Cargo exporters on India’s east coast are pressuring container lines to provide more dependable mainline shipping alternatives via NhavaSheva/Jawaharlal Nehru Port Trust (JNPT) or Mundra Port, citing continued bottlenecks at Sri Lanka’s Colombo Port.
Local exporters will benefit from new train connections from India’s East Coast. Maersk and CMA CGM have developed additional rail links from India’s East Coast in collaboration with Container Corporation of India (Concor) to assist local exporters in diverting cargo away from the conventional Colombo route. Block trains run between Durgapur, an inland container yard on Kolkata’s suburbs, and New Mangalore Port (NMPT) in South India. The train services have been designed to feed cargo onto Maersk and CMA CGM vessels calling at the PSA terminal (BMCT) in NhavaSheva.
From Durgapur, about 45 forty-foot containers were reportedly booked to connect Maersk’s ME2 Service, which rotates NhavaSheva, Salalah, Jeddah, Suez Canal, Port Said East, Port Tangier Med, Algeciras, Valencia, Genoa, Port Said East, Suez Canal, Jeddah, Salalah, Mundra and NhavaSheva.
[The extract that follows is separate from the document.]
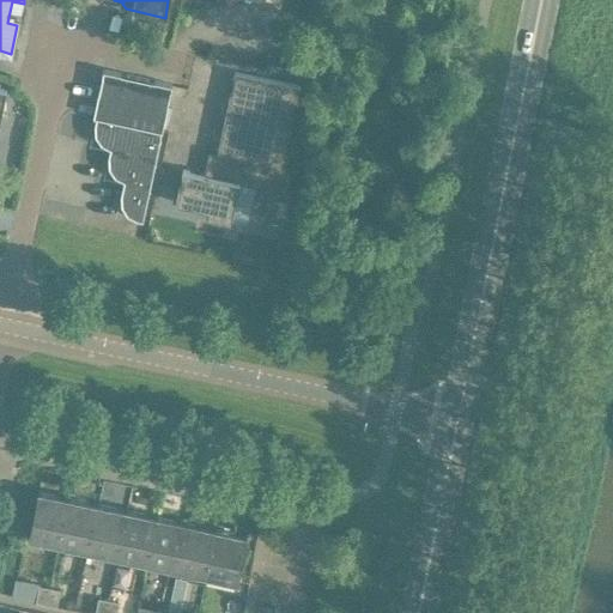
[(96,117),(161,132),(171,85),(102,71),(92,116),(96,117)]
“We are already handling regular trains from Goa and Bengaluru ICDs, with mixed export loads from Maersk, CMA CGM and Hapag-Lloyd,” a terminal official in NhavaSheva said. PSA Mumbai (BMCT) has expanded its hinterland presence with the first-ever direct train service from JN Port to New Mangalore (NMPT). In collaboration with CMA CGM and Container Corporation of India Ltd, it is now offering regional shippers more flexibility, reliability, and environmentally responsible solutions (Concor).